The last sake of the day is a very special one, Hatsuson. It is a Junmai Daiginjo with a Dewa Tsannin polish of 45.
It has a gaseous feel. Juicy.
No, I love this raw feeling!
FUNAMAE: Freshly squeezed, unblended sake that drips directly from the tank mouth when the sake is pressed in the tank.
Rice used: 100% Dewa Sanzu
Rice polishing ratio: 45
Alcohol content: 16
Yeast : In-house yeast
Sake meter: Not disclosed
Acidity: Not disclosed
Higashi Azabu Ichikawa
I had never had much experience drinking a sake made from a sake brewed using the "ikuhashimoto" method, but the taste was well-balanced, with just the right amount of acidity and umami.
It has a strong flavor, but it does not linger too long, so it is just right.
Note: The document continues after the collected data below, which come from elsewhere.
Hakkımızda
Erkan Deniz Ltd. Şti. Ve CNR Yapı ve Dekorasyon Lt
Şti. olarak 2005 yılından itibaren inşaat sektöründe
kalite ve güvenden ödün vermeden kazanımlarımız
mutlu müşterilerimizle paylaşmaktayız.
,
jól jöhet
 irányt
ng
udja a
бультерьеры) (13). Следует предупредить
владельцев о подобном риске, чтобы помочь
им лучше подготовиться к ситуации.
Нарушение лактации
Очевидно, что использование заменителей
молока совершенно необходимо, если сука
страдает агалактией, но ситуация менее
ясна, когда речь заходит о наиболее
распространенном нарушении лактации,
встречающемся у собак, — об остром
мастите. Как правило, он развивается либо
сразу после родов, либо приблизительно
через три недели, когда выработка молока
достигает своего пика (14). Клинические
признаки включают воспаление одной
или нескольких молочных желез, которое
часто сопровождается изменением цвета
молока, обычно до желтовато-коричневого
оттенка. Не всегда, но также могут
I think it would go well with a strong flavored meal.
It was available at Takashimaya at a discount of one yen per shareholder.
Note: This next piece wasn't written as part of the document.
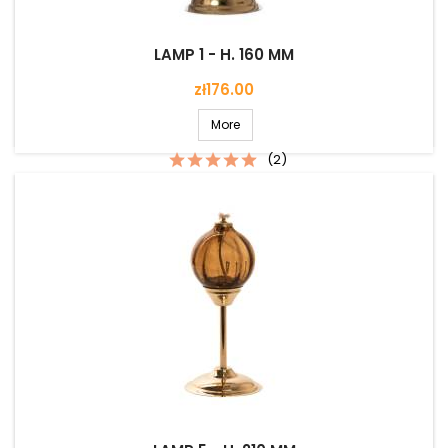
LAMP 1 - H. 160 MM
Price
zł176.00
More
(2)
Rice sweetness, mildly pineapple, mango, and a sweet caramel-like aroma are also present in the back.
The taste is dry, and the texture is not smooth, but the acidity of the sake's sake yeast makes it go down very quickly without tiring.
I was not a fan of gift-priced Junmai Daiginjos, but this is a drinkable Junmai Daiginjo standard, comparable to Daishichi's Minowamon.
It is really delicious.
magic slash🧞.
I traveled to Yamagata ✈️
I was impressed by the many rice paddies surrounded by mountains.
No wonder they make delicious 🌾 and 🍶✨.
I got this Hatsuson from the local supermarket.
It has a slight tangy taste as if it is a sake yeast yeast yeast yeast yeast yeast,
It has a slight tangy taste like a sake yeast yeast yeast, and it is very drinkable to the extent that it is called "honkaku" (dry).
The third and fourth pictures are from the menu at the bar of the inn.
I thought I might be able to find a bottle of Jyushiyo or Asahitaka
but the price is quite expensive😅.
Asahitaka is more expensive by the bottle than by the glass 😅. 🤣🤣
I remember that when my daughter was born last year, my relatives gave me a straw barrel for my parents.
I was grateful for the sake because I had been milking my mother's milk (I was able to collect it ahead of time) and formula feeding at night, so I was able to drink sake from two weeks after the birth (I kept my breast milk at least 8 hours).
The green label is made from rice called TSUCHIYAHIME, and the blue label is made from rice called YUKIWAKAMARU.
Because the child is a girl! Isn't it too fashionable!
The one on the left is a child and the one behind the barrel is a dog!
I'm not drunk today, so I wrote a long story.